Devlet Bahçeli, hedeflerinin, etnik köken, dil ve din farklılıklarına bakılmaksızın bütün vatandaşların Türk milletinin eşit ve onurlu bireyleri olarak huzur, güven, refah ve mutluluk içinde bir arada kardeşçe yaşayacağı bir Türkiye olduğunu ifade etti.

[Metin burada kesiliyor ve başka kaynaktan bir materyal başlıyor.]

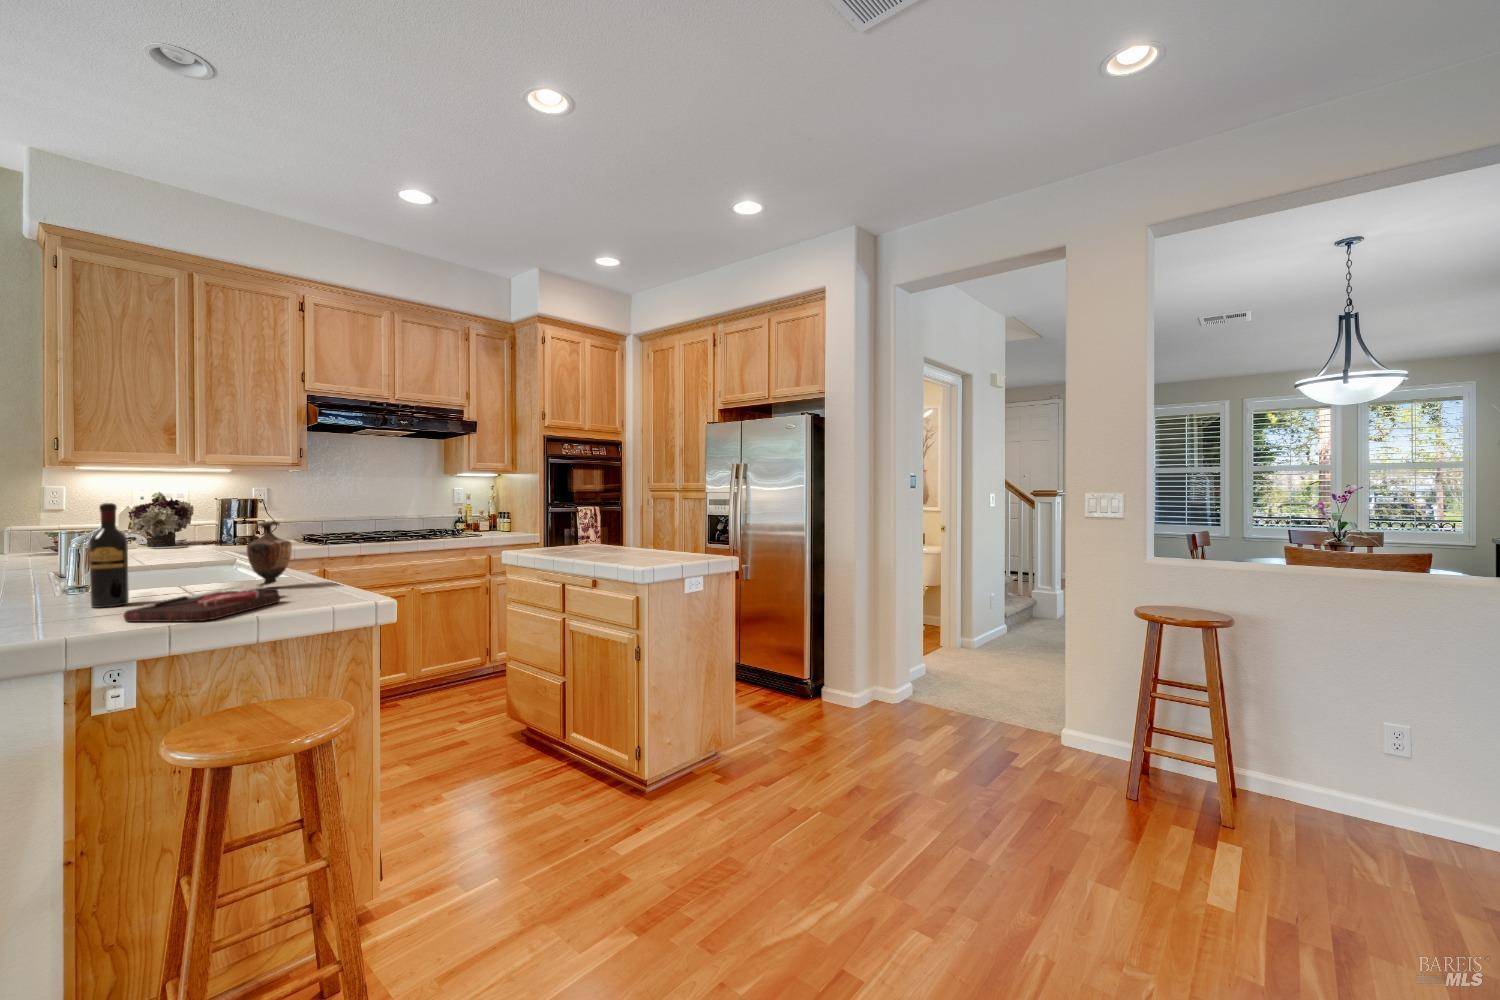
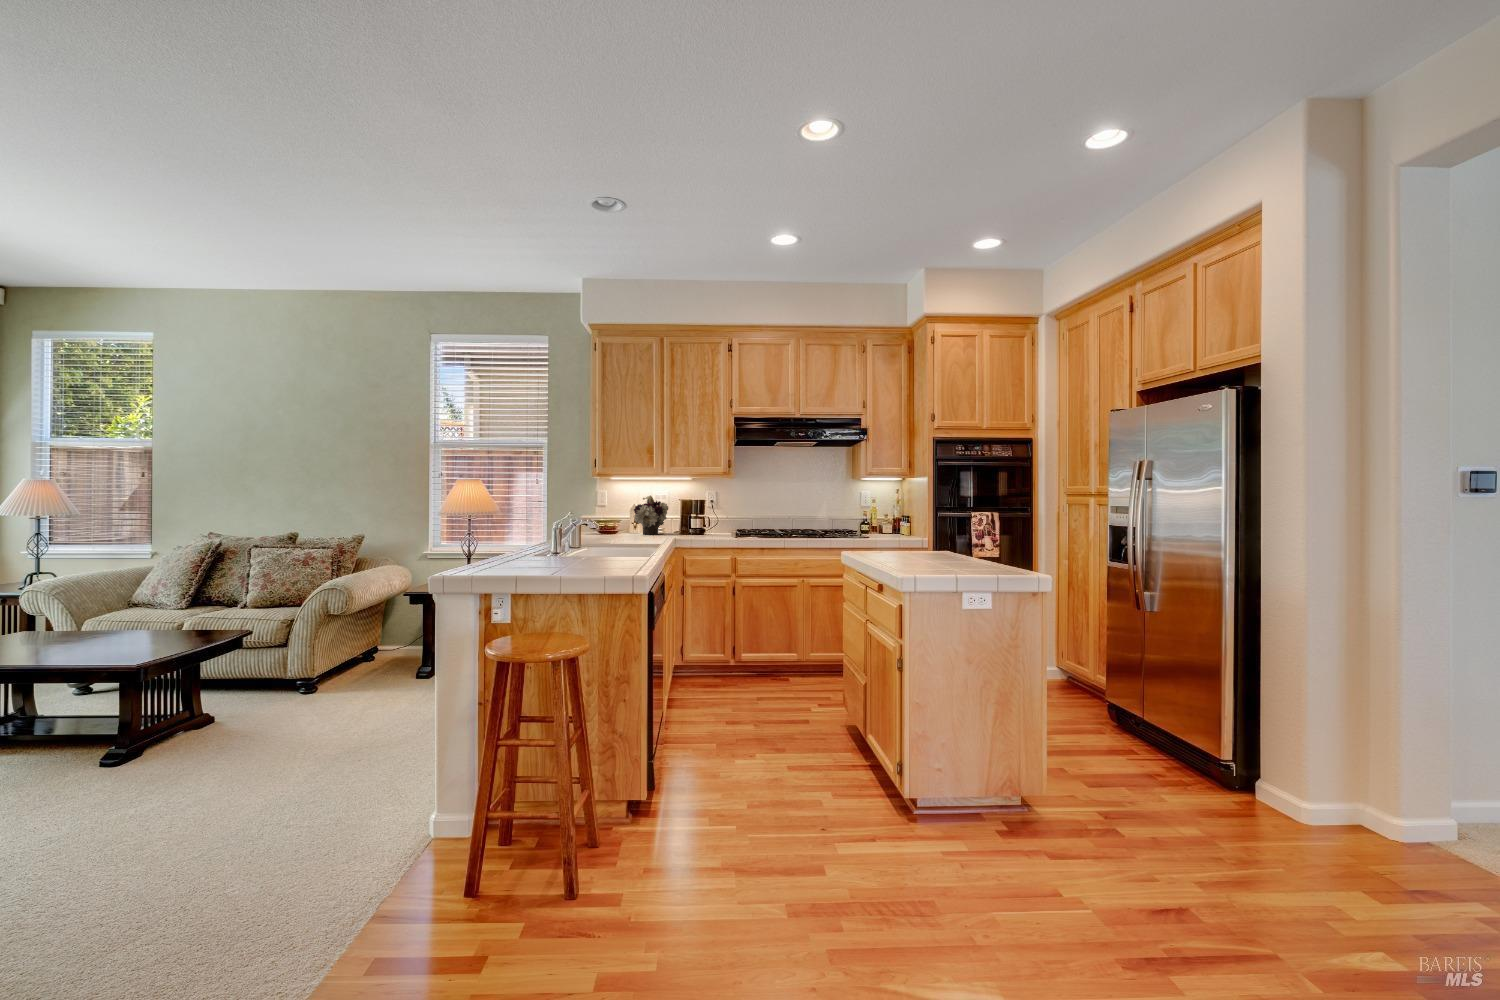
wine bottle: present [89,503,129,608] -> none [507,496,526,564]
vase: present [247,521,292,587] -> none [592,507,624,562]
cutting board: present [123,586,280,622] -> none [491,556,594,575]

Gelecek dönemde gündeme alınmasını ve mutabakata bağlanmasını temenni ettikleri 9 öncelikli konu başlığı olduğunu belirten Bahçeli, bunlar arasında ilk sırayı yeni bir anayasa yazımının aldığını söyledi.

100 MADDELİK YENİ ANAYASA

Milliyetçi Hareket Partisi'nin 100 maddelik yeni anayasa teklifiyle hazırlığını çoktan tamamladığına dikkati çeken Bahçeli, şunları kaydetti:

"Devlet ve toplum düzenini Cumhurbaşkanlığı Hükümet Sistemi'yle tam manasıyla uyumlu hale getirecek yasal düzenlemeler yapılmalıdır. Nimet ve külfet dengesini isabetle kuracak bir vergi reformu hayata geçirilmelidir. Büyükşehir Belediye Kanunu, Belediye Kanunu, İl İdaresi Kanunu ve Köy Kanunu yeni ihtiyaçlar ve idarenin bütünlüğü çerçevesinde ele alınmalıdır. Terörle mücadeleye eklemlenen ve bölücülüğü etkisiz hale getirecek milli bir strateji oluşturulmalıdır. Toplumsal şiddete sıfır tolerans gösterecek bir mücadele planı hazırlanmalıdır. Etik ve ahlaki ilkeler kapsamında, toplumsal yozlaşmaya sebep olan sosyal medya başta olmak üzere dizi filmlere, ekonomik sömürü çarkını döndüren fırsatçılara, inanç istismarına çanak tutan merdiven altı yapılara etkin denetimler uygulanmalıdır. Başta İstanbul olmak üzere şehirlerimizin altyapısı güvenli hale getirilmeli ve mevcut riskli yapıların dönüştürülmesine hız verilmelidir. Devlete yuvalanan, varlığımızı ve birliğimizi riske atan, hala aktif olan kripto damar ile FETÖ benzeri her türlü yapının kararlılıkla ve kesinlikle üzerine gidilmelidir."